I recently released the obs-midi plugin I have plans for an OSC plugin in the future, you can find the obs-midi plugin here

I am currently hoping to have a new "control plugin type" discussed and implemented before I do so, This would allow for people to map any input control plugin to any output control plugin, ex. I could fire off osc, from a midi button press on the same controller I use to control OBS.

The new plugin type also leaves open the possibility of a macros plugin. aka a multiple output action plugin, one button press control of lights,  sound, sources and filters etc.


----------



## DazzboDuck (Jul 22, 2020)

cpyarger said:


> I recently released the obs-midi plugin I have plans for an OSC plugin in the future, you can find the obs-midi plugin here



Hi cpyarger

I am running a program called Qlab by Figure 53 this app is capable of outputting both Midi and OSC commands, could I use your midi plugin to trigger scene changes from Qlab via Midi. Qlab said that OSC is a better protocaol but all I need to do is change a scene when I hit a Que in Qlab app.

Any help would be great


----------



## cpyarger (Jul 22, 2020)

Unfortunately, the plugin does not support showing up as a virtual midi device. If you could make a virtual midi device, that you can connect to with both Qlab and OBS-midi that should work for now. I believe there are a few virtual midi solutions out there for windows, mac, and Linux.


----------



## DazzboDuck (Jul 22, 2020)

cpyarger said:


> If you could make a virtual midi device, that you can connect to with both Qlab and OBS-midi that should work for now. I believe there are a few virtual midi solutions out there for windows, mac, and Linux.



I made an IAC midi device Iam on mac and Qlab is mac only, should that suffice as the virtual  ? Qlab can see the output I just need to add midi to OBS. If not do you have any suggestions as to other solutions.


----------



## cpyarger (Jul 25, 2020)

DazzboDuck said:


> I made an IAC midi device Iam on mac and Qlab is mac only, should that suffice as the virtual ? Qlab can see the output I just need to add midi to OBS. If not do you have any suggestions as to other solutions.


Give it a show and let me know what you find out!
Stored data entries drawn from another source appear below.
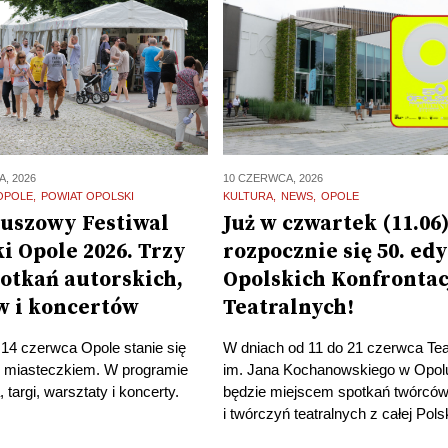
, 2026
10 CZERWCA, 2026
OPOLE
POWIAT OPOLSKI
KULTURA
NEWS
OPOLE
euszowy Festiwal
Już w czwartek (11.06
i Opole 2026. Trzy
rozpocznie się 50. edy
potkań autorskich,
Opolskich Konfrontac
w i koncertów
Teatralnych!
14 czerwca Opole stanie się
W dniach od 11 do 21 czerwca Tea
im miasteczkiem. W programie
im. Jana Kochanowskiego w Opol
 targi, warsztaty i koncerty.
będzie miejscem spotkań twórcó
i twórczyń teatralnych z całej Polsk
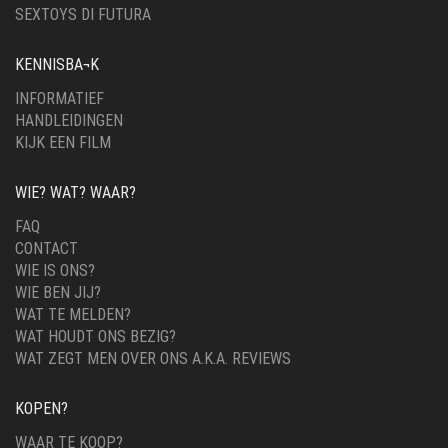
SEXTOYS DI FUTURA
KENNISBA¬K
INFORMATIEF
HANDLEIDINGEN
KIJK EEN FILM
WIE? WAT? WAAR?
FAQ
CONTACT
WIE IS ONS?
WIE BEN JIJ?
WAT TE MELDEN?
WAT HOUDT ONS BEZIG?
WAT ZEGT MEN OVER ONS A.K.A. REVIEWS
KOPEN?
WAAR TE KOOP?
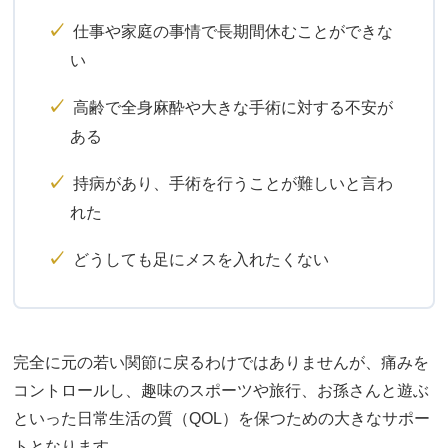
✓
仕事や家庭の事情で長期間休むことができな
い
✓
高齢で全身麻酔や大きな手術に対する不安が
ある
✓
持病があり、手術を行うことが難しいと言わ
れた
✓
どうしても足にメスを入れたくない
完全に元の若い関節に戻るわけではありませんが、痛みを
コントロールし、趣味のスポーツや旅行、お孫さんと遊ぶ
といった日常生活の質（QOL）を保つための大きなサポー
トとなります。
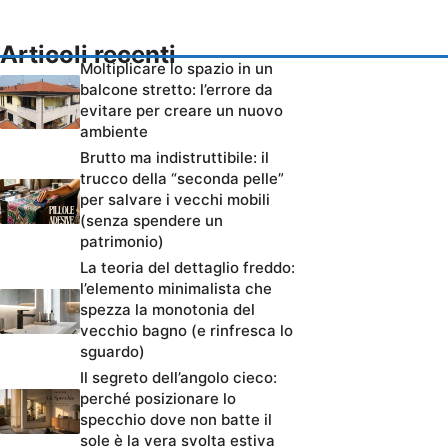
Articoli recenti
Moltiplicare lo spazio in un
balcone stretto: l’errore da
evitare per creare un nuovo
ambiente
Brutto ma indistruttibile: il
trucco della “seconda pelle”
per salvare i vecchi mobili
(senza spendere un
patrimonio)
La teoria del dettaglio freddo:
l’elemento minimalista che
spezza la monotonia del
vecchio bagno (e rinfresca lo
sguardo)
Il segreto dell’angolo cieco:
perché posizionare lo
specchio dove non batte il
sole è la vera svolta estiva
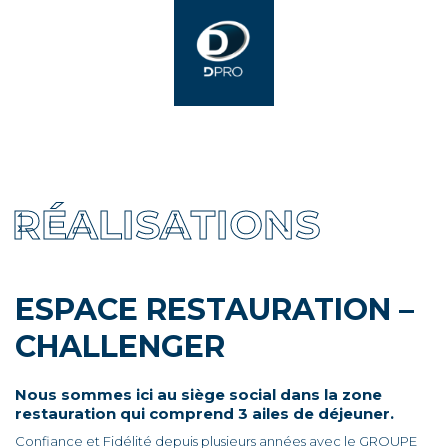
RÉALISATIONS
ESPACE RESTAURATION –
CHALLENGER
Nous sommes ici au siège social dans la zone
restauration qui comprend 3 ailes de déjeuner.
Confiance et Fidélité depuis plusieurs années avec le GROUPE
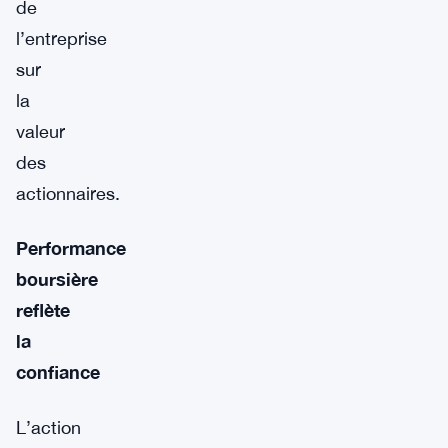
de
l’entreprise
sur
la
valeur
des
actionnaires.
Performance
boursière
reflète
la
confiance
L’action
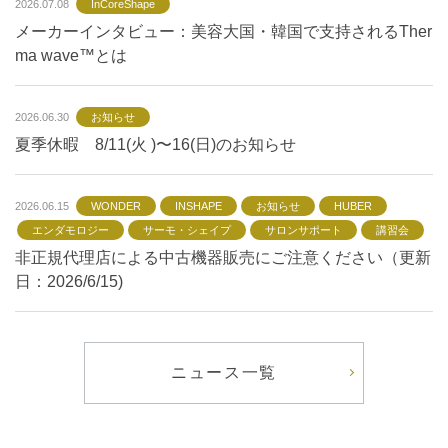
2026.07.08
InCoreShape
メーカーインタビュー：美容大国・韓国で支持されるTher
ma wave™とは
2026.06.30
お知らせ
夏季休暇 8/11(火 )〜16(日)のお知らせ
2026.06.15
WONDER
INSHAPE
お知らせ
HUBER
エンダモロジー
サーモ・シェイプ
サロンサポート
講習会
非正規代理店による中古機器販売にご注意ください（更新
日：2026/6/15)
ニュース一覧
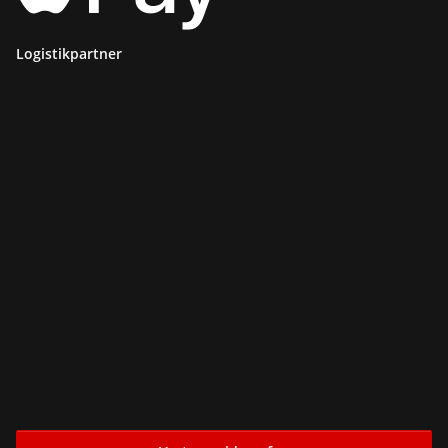
Logistikpartner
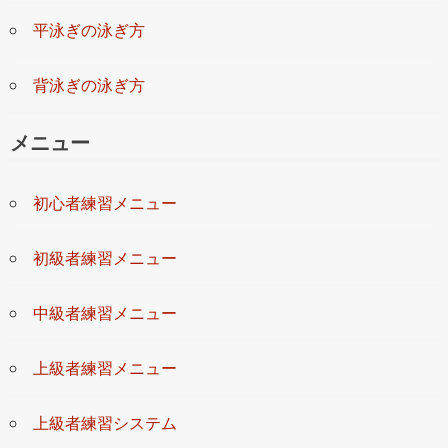
平泳ぎの泳ぎ方
背泳ぎの泳ぎ方
メニュー
初心者練習メニュー
初級者練習メニュー
中級者練習メニュー
上級者練習メニュー
上級者練習システム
I have been focusing on a rewrite of the obs-hotkeys page into a controls plugin mapper. and haven't had the time to try anything out with IAC


----------



## Glennzone (Aug 10, 2020)

I just posted a Request For Interest on the topic of OSC\MIDI CC here :






						MIDI\OSC Continuous Controllers
					

Hello OBS folks,  If this feature is not currently available (and I don't see that it is), I'm wondering what the interest would be in being able to extend Remote Control possibilities within OBS : We have switches in hotkeys which are very useful, but there is room for growth - not just in...




					obsproject.com
				




@William Huston : I also perceive great potential here. I am following you.


----------



## Flick H (Sep 28, 2020)

Fenrir said:


> Can you please provide more info (maybe some links?) to what this is?
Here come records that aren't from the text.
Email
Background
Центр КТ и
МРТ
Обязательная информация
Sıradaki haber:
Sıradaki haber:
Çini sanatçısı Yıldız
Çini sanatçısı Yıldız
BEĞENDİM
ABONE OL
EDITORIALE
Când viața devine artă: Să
I would definitely use OSC to control my ATEM switcher from within OBS.

As it stands, I can manually switch the cameras coming into my ATEM and then use OBS for all kinds of graphics, Zoom inputs, remote cams etc... but the four HDMI inputs coming into the ATEM and their sounds have to come through the hardware switcher.


----------



## bbernstein (Oct 11, 2020)

I've just successfully used Qlab with OBS using OSC. I made a little repo of what I put together based on some python code that I acknowledged in the Readme. Let me know what you think. My repo is obsosc-py. Now that we had our show last night, I spent a little time today making a ReadMe and some startup scripts to make it easy to run. I'm on Mac, so I don't know how well it works on Windows.

Let me know what you think. It's pretty trivial to add more OSC commands given how complete the OBS-websocket plugin is, so I may add some more soon.


----------



## LarryH (Dec 8, 2020)

Our church recently installed Blackmagic web presenter, a switcher and hyper deck.  OBS recognizes the web presenter but not the cameras or the other Blackmagic technology.  Any pointers you can share would be really appreciated.


----------



## Meierhans (Dec 20, 2020)

I am revisiting OBS after some month for my next project, and question myself if there is now anything that lets me map arbitrary parameters to midi or OSC. (Things like blur radius  or luma key floor f.e.) @cpyarger I see there is quite something going on with your plugin on github, but latest release is from summer. Is there any released I did oversee? I would actually be quite happy with 7-bit midi, if I could just freely map parameters..


----------